I discover Gréoux and its surroundings on walks led by tourist office guides; their bus takes us to the Ganagobie plateau to visit the monastery and marvel at spectacular views of the river Durance plain and the Valensole plateau to the east, and forests and Mont Ventoux to the west; I waltz and tango at tea dances in the casino and two spa-owned hotels; I stroll along the banks of the Verdon; late afternoon I drink hot chocolate à l’ancienne and eat homemade additive-free biscuits at a café in the village centre; nearby in the small and lovely Notre- Dame-des-Ormeaux I attend Mass celebrated by a variety of Colombian priests, all adding to the cosmopolitan flavour.

Number plates in car parks (and accents) show curistes come not just from nearby departments but from all over – as far as Finistère in Brittany. Some people I speak to have come to Gréoux regularly for years; one couple tell me they also take a mini-cure elsewhere during the year (which is not reimbursed by the Sécu).

You can also get additional charged complementary treatments at the spa. At the end of week two I bid a sad farewell to the floating kaolin pool – which is replaced with the even better cataplasme de boue. In an individual cubicle I lie on my back with three hot (circa 48-50C) poultices filled with a mixture of kaolin and thermal water placed along the cervical, dorsal and lumbar vertebrae of my spine.

These help vasodilation which decreases blood pressure, pain sedation and provide better oxygenation of the tissues surrounding joints. The assistant wraps me up in a plastic sheet and I drift off to sleep as the heat from the poultice packs penetrates my spine. On one glorious day I have both the general mud bath and the hot poultices.

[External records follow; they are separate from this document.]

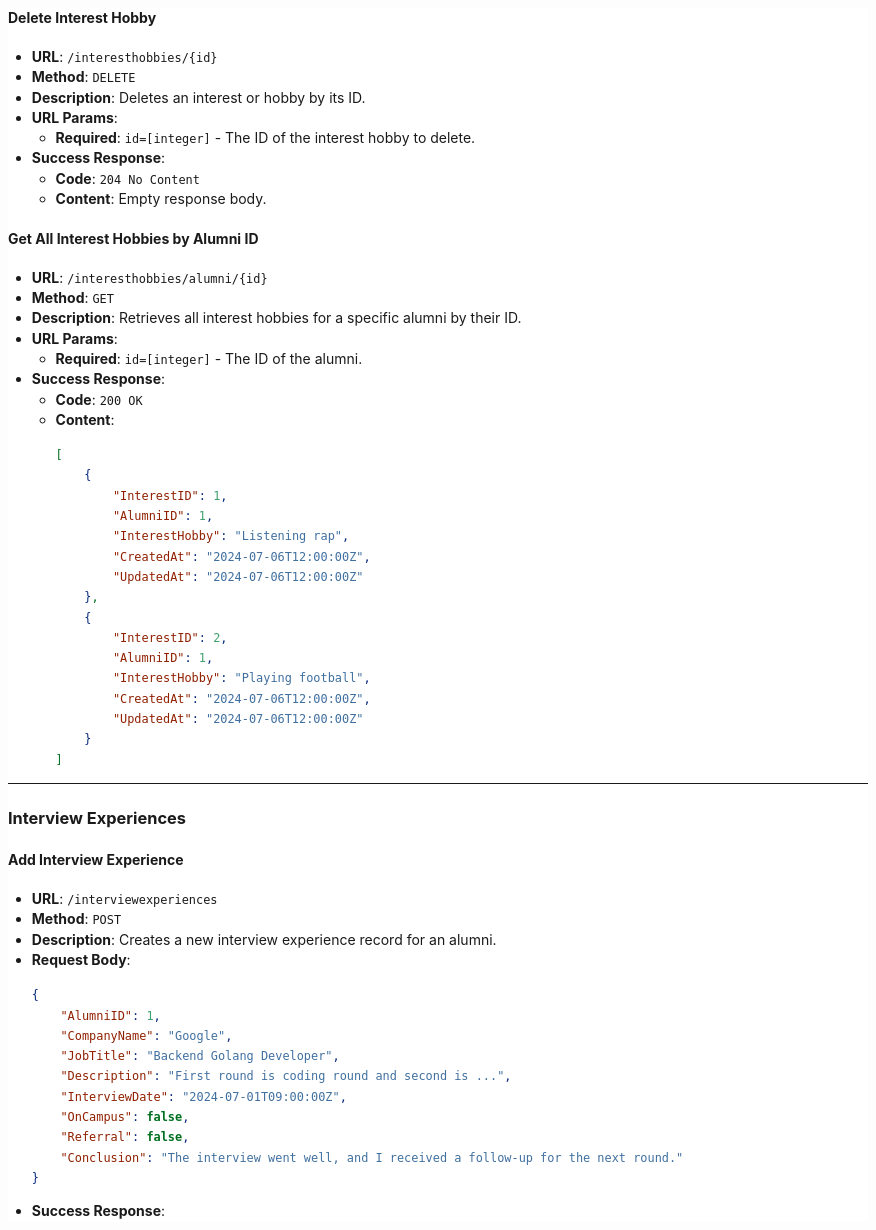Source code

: 
#### Delete Interest Hobby

* **URL**: `/interesthobbies/{id}`
* **Method**: `DELETE`
* **Description**: Deletes an interest or hobby by its ID.
* **URL Params**:
    * **Required**: `id=[integer]` - The ID of the interest hobby to delete.
* **Success Response**:
    * **Code**: `204 No Content`
    * **Content**: Empty response body.



#### Get All Interest Hobbies by Alumni ID

* **URL**: `/interesthobbies/alumni/{id}`
* **Method**: `GET`
* **Description**: Retrieves all interest hobbies for a specific alumni by their ID.
* **URL Params**:
    * **Required**: `id=[integer]` - The ID of the alumni.
* **Success Response**:
    * **Code**: `200 OK`
    * **Content**:
      ```json
      [
          {
              "InterestID": 1,
              "AlumniID": 1,
              "InterestHobby": "Listening rap",
              "CreatedAt": "2024-07-06T12:00:00Z",
              "UpdatedAt": "2024-07-06T12:00:00Z"
          },
          {
              "InterestID": 2,
              "AlumniID": 1,
              "InterestHobby": "Playing football",
              "CreatedAt": "2024-07-06T12:00:00Z",
              "UpdatedAt": "2024-07-06T12:00:00Z"
          }
      ]
      ```

---

### Interview Experiences

#### Add Interview Experience

* **URL**: `/interviewexperiences`
* **Method**: `POST`
* **Description**: Creates a new interview experience record for an alumni.
* **Request Body**:
    ```json
    {
        "AlumniID": 1,
        "CompanyName": "Google",
        "JobTitle": "Backend Golang Developer",
        "Description": "First round is coding round and second is ...",
        "InterviewDate": "2024-07-01T09:00:00Z",
        "OnCampus": false,
        "Referral": false,
        "Conclusion": "The interview went well, and I received a follow-up for the next round."
    }
    ```
* **Success Response**:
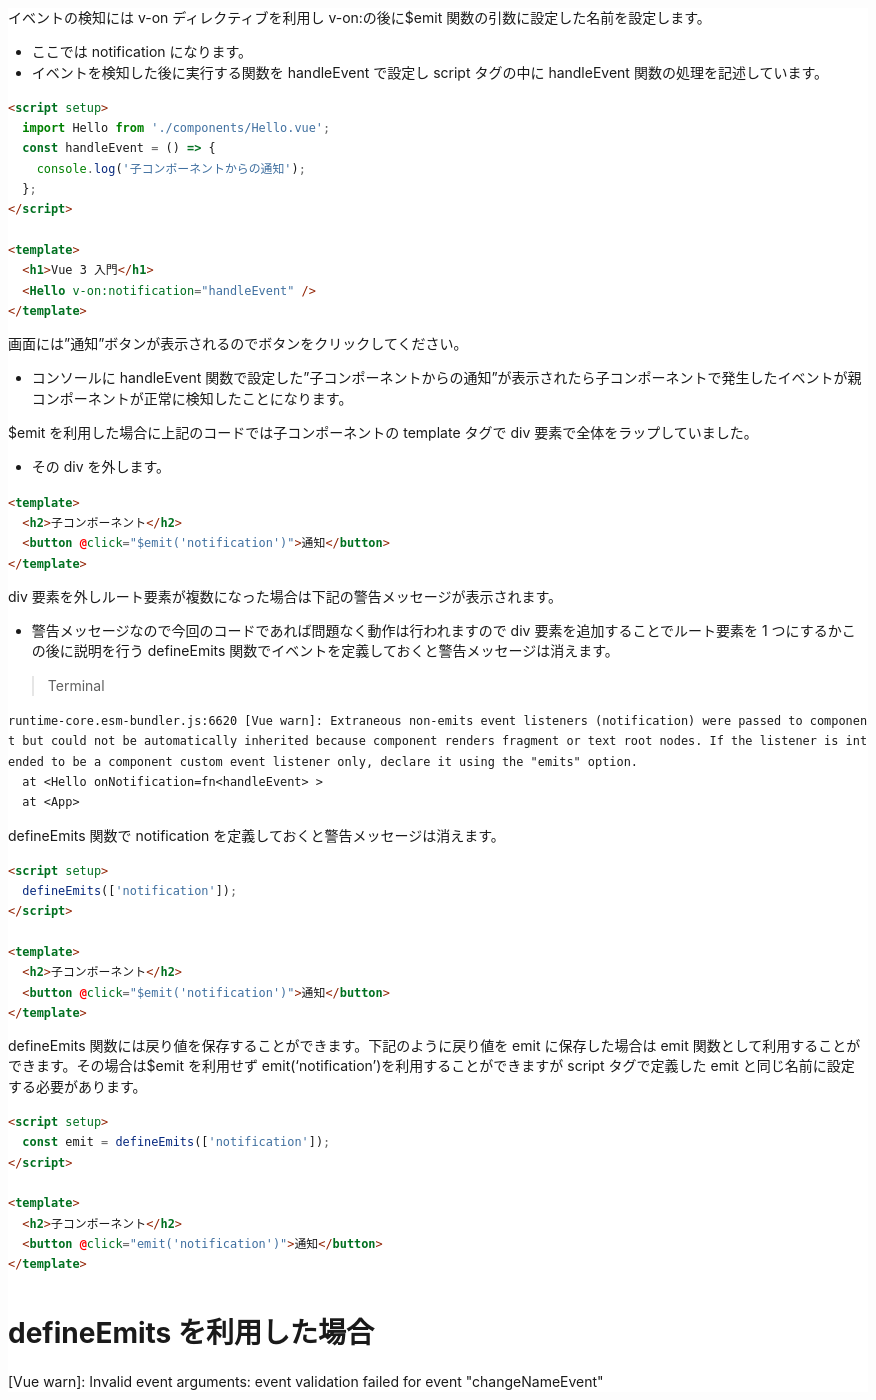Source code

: イベントの検知には v-on ディレクティブを利用し v-on:の後に$emit 関数の引数に設定した名前を設定します。
- ここでは notification になります。
- イベントを検知した後に実行する関数を handleEvent で設定し script タグの中に handleEvent 関数の処理を記述しています。
```html
<script setup>
  import Hello from './components/Hello.vue';
  const handleEvent = () => {
    console.log('子コンポーネントからの通知');
  };
</script>

<template>
  <h1>Vue 3 入門</h1>
  <Hello v-on:notification="handleEvent" />
</template>
```
画面には”通知”ボタンが表示されるのでボタンをクリックしてください。
- コンソールに handleEvent 関数で設定した”子コンポーネントからの通知”が表示されたら子コンポーネントで発生したイベントが親コンポーネントが正常に検知したことになります。

$emit を利用した場合に上記のコードでは子コンポーネントの template タグで div 要素で全体をラップしていました。
- その div を外します。
```html
<template>
  <h2>子コンポーネント</h2>
  <button @click="$emit('notification')">通知</button>
</template>
```
div 要素を外しルート要素が複数になった場合は下記の警告メッセージが表示されます。
- 警告メッセージなので今回のコードであれば問題なく動作は行われますので div 要素を追加することでルート要素を 1 つにするかこの後に説明を行う defineEmits 関数でイベントを定義しておくと警告メッセージは消えます。
>Terminal
```text
runtime-core.esm-bundler.js:6620 [Vue warn]: Extraneous non-emits event listeners (notification) were passed to component but could not be automatically inherited because component renders fragment or text root nodes. If the listener is intended to be a component custom event listener only, declare it using the "emits" option.
  at <Hello onNotification=fn<handleEvent> >
  at <App>
```
defineEmits 関数で notification を定義しておくと警告メッセージは消えます。
```html
<script setup>
  defineEmits(['notification']);
</script>

<template>
  <h2>子コンポーネント</h2>
  <button @click="$emit('notification')">通知</button>
</template>
```
defineEmits 関数には戻り値を保存することができます。下記のように戻り値を emit に保存した場合は emit 関数として利用することができます。その場合は$emit を利用せず emit(‘notification’)を利用することができますが script タグで定義した emit と同じ名前に設定する必要があります。
```html
<script setup>
  const emit = defineEmits(['notification']);
</script>

<template>
  <h2>子コンポーネント</h2>
  <button @click="emit('notification')">通知</button>
</template>
```
# defineEmits を利用した場合

[Vue warn]: Invalid event arguments: event validation failed for event "changeNameEvent"
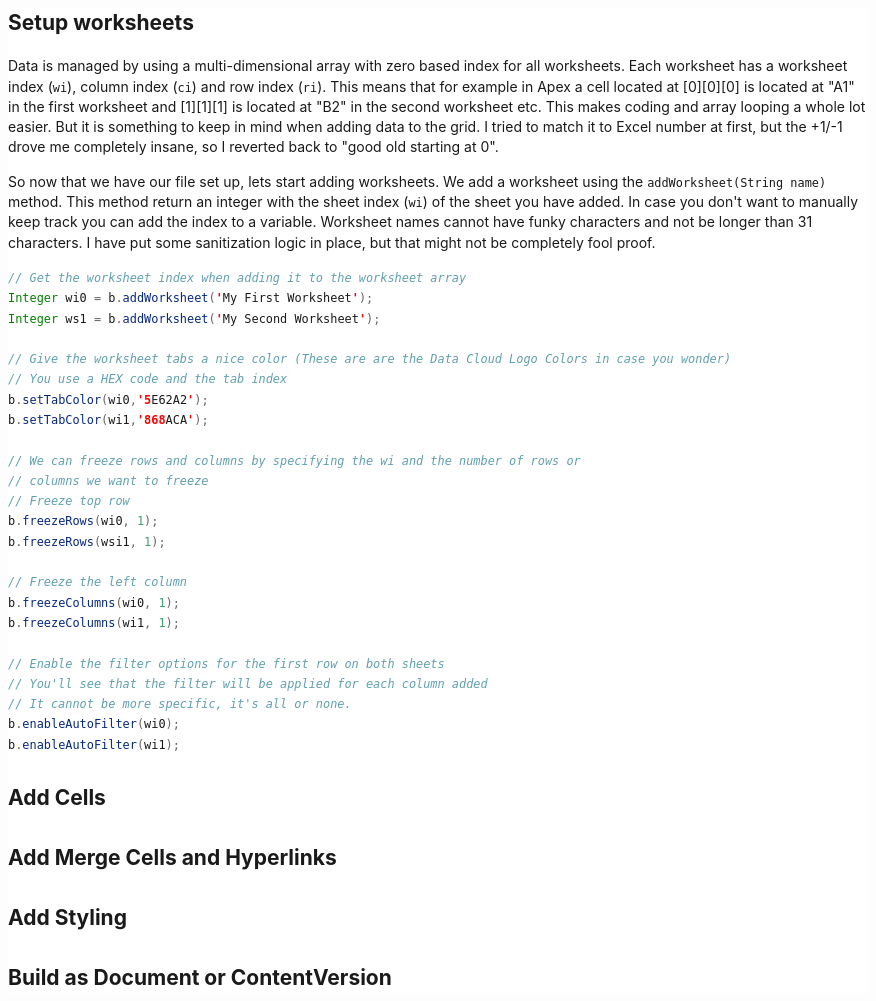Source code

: ## Setup worksheets
Data is managed by using a multi-dimensional array with zero based index for all worksheets. Each worksheet has a worksheet index (`wi`), column index (`ci`) and row index (`ri`).
This means that for example in Apex a cell located at [0][0][0] is located at "A1" in the first worksheet and [1][1][1] is located at "B2" in the second worksheet etc. This makes coding and array looping a whole lot easier. But it is something to keep in mind when adding data to the grid.
I tried to match it to Excel number at first, but the +1/-1 drove me completely insane, so I reverted back to "good old starting at 0".

So now that we have our file set up, lets start adding worksheets. We add a worksheet using the `addWorksheet(String name)` method. This method return an integer with the sheet index (`wi`) of the sheet you have added. In case you don't want to manually keep track you can add the index to a variable.
Worksheet names cannot have funky characters and not be longer than 31 characters. I have put some sanitization logic in place, but that might not be completely fool proof.

```java
// Get the worksheet index when adding it to the worksheet array
Integer wi0 = b.addWorksheet('My First Worksheet');
Integer ws1 = b.addWorksheet('My Second Worksheet');

// Give the worksheet tabs a nice color (These are are the Data Cloud Logo Colors in case you wonder)
// You use a HEX code and the tab index
b.setTabColor(wi0,'5E62A2');
b.setTabColor(wi1,'868ACA');

// We can freeze rows and columns by specifying the wi and the number of rows or
// columns we want to freeze
// Freeze top row
b.freezeRows(wi0, 1);
b.freezeRows(wsi1, 1);

// Freeze the left column
b.freezeColumns(wi0, 1);
b.freezeColumns(wi1, 1);

// Enable the filter options for the first row on both sheets
// You'll see that the filter will be applied for each column added
// It cannot be more specific, it's all or none.
b.enableAutoFilter(wi0);
b.enableAutoFilter(wi1);
```

## Add Cells

## Add Merge Cells and Hyperlinks

## Add Styling

## Build as Document or ContentVersion


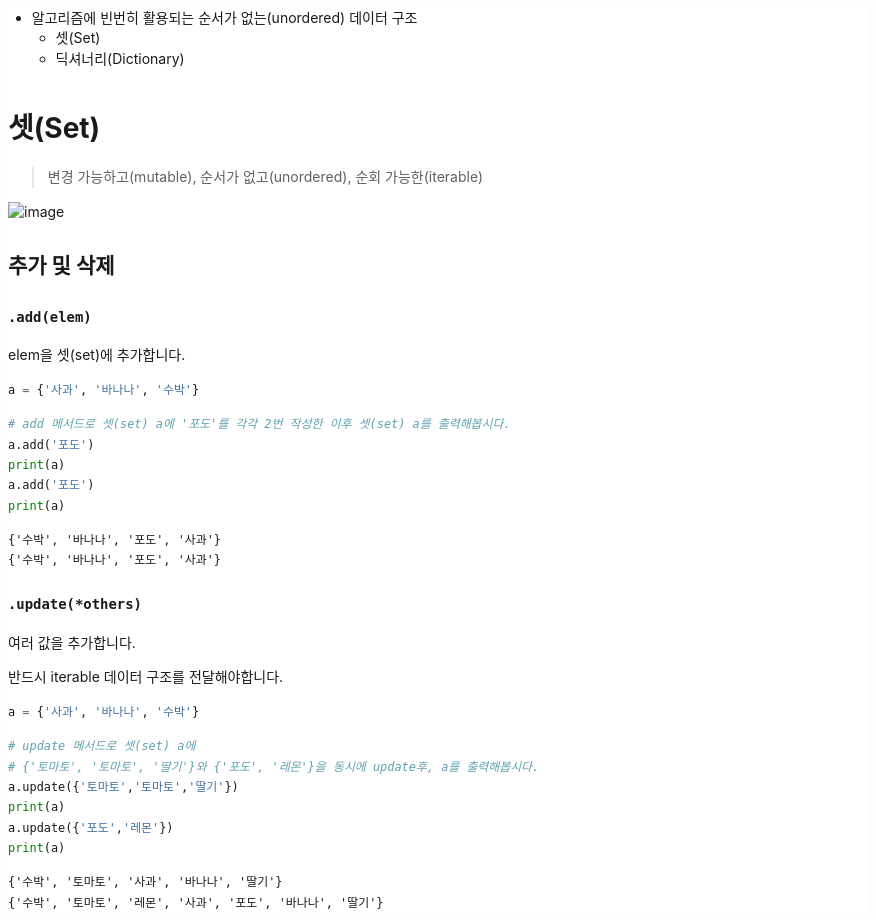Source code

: - 알고리즘에 빈번히 활용되는 순서가 없는(unordered) 데이터 구조
    - 셋(Set)
    - 딕셔너리(Dictionary)

# 셋(Set)

> 변경 가능하고(mutable), 순서가 없고(unordered), 순회 가능한(iterable)

![image](https://user-images.githubusercontent.com/90173310/148152940-d5feff4f-f950-4e58-87ab-fcdedba7e825.png)

## 추가 및 삭제

### `.add(elem)`
elem을 셋(set)에 추가합니다.


```python
a = {'사과', '바나나', '수박'}
```


```python
# add 메서드로 셋(set) a에 '포도'를 각각 2번 작성한 이후 셋(set) a를 출력해봅시다.
a.add('포도')
print(a)
a.add('포도')
print(a)
```

    {'수박', '바나나', '포도', '사과'}
    {'수박', '바나나', '포도', '사과'}
    

### `.update(*others)`

여러 값을 추가합니다.

반드시 iterable 데이터 구조를 전달해야합니다.


```python
a = {'사과', '바나나', '수박'}
```


```python
# update 메서드로 셋(set) a에
# {'토마토', '토마토', '딸기'}와 {'포도', '레몬'}을 동시에 update후, a를 출력해봅시다.
a.update({'토마토','토마토','딸기'})
print(a)
a.update({'포도','레몬'})
print(a)
```

    {'수박', '토마토', '사과', '바나나', '딸기'}
    {'수박', '토마토', '레몬', '사과', '포도', '바나나', '딸기'}
    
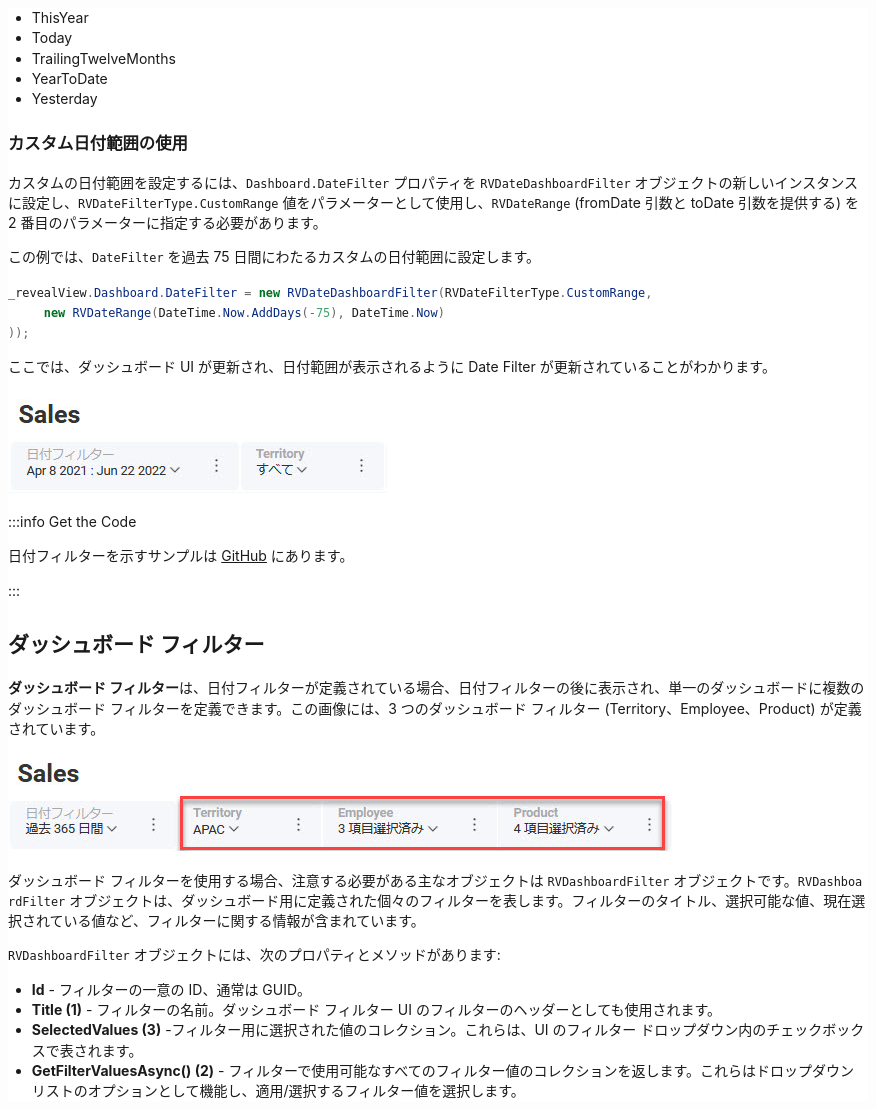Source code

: - ThisYear
- Today
- TrailingTwelveMonths
- YearToDate
- Yesterday
  
### カスタム日付範囲の使用
カスタムの日付範囲を設定するには、`Dashboard.DateFilter` プロパティを `RVDateDashboardFilter` オブジェクトの新しいインスタンスに設定し、`RVDateFilterType.CustomRange` 値をパラメーターとして使用し、`RVDateRange` (fromDate 引数と toDate 引数を提供する) を 2 番目のパラメーターに指定する必要があります。

この例では、`DateFilter` を過去 75 日間にわたるカスタムの日付範囲に設定します。
```cs
_revealView.Dashboard.DateFilter = new RVDateDashboardFilter(RVDateFilterType.CustomRange,
     new RVDateRange(DateTime.Now.AddDays(-75), DateTime.Now)
));
```

ここでは、ダッシュボード UI が更新され、日付範囲が表示されるように Date Filter が更新されていることがわかります。

![](images/filtering-date-filter-daterange.jpg)

:::info Get the Code

日付フィルターを示すサンプルは [GitHub](https://github.com/RevealBi/sdk-samples-wpf/tree/master/FilteringDashboards-Dates) にあります。

:::

## ダッシュボード フィルター

**ダッシュボード フィルター**は、日付フィルターが定義されている場合、日付フィルターの後に表示され、単一のダッシュボードに複数のダッシュボード フィルターを定義できます。この画像には、3 つのダッシュボード フィルター (Territory、Employee、Product) が定義されています。

![](images/filtering-dashboard-filters.jpg)

ダッシュボード フィルターを使用する場合、注意する必要がある主なオブジェクトは `RVDashboardFilter` オブジェクトです。`RVDashboardFilter` オブジェクトは、ダッシュボード用に定義された個々のフィルターを表します。フィルターのタイトル、選択可能な値、現在選択されている値など、フィルターに関する情報が含まれています。

`RVDashboardFilter` オブジェクトには、次のプロパティとメソッドがあります:
- **Id** - フィルターの一意の ID、通常は GUID。
- **Title (1)** - フィルターの名前。ダッシュボード フィルター UI のフィルターのヘッダーとしても使用されます。
- **SelectedValues (3)** -フィルター用に選択された値のコレクション。これらは、UI のフィルター ドロップダウン内のチェックボックスで表されます。
- **GetFilterValuesAsync() (2)** - フィルターで使用可能なすべてのフィルター値のコレクションを返します。これらはドロップダウン リストのオプションとして機能し、適用/選択するフィルター値を選択します。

At the end I see the doctor again and find I have lost just over half a kilo. He asks how I feel. Do my knees still hurt? No, I say, I have the rather curious but delightful sensation that my whole body feels much lighter. He writes a letter to my doctor and asks for a cheque for €70. I leave Gréoux-les-Bains on a sunny Saturday. Will I book in next year? You bet. Will I give up the gin-soaked raisins? No way. It’s called hedging your bets.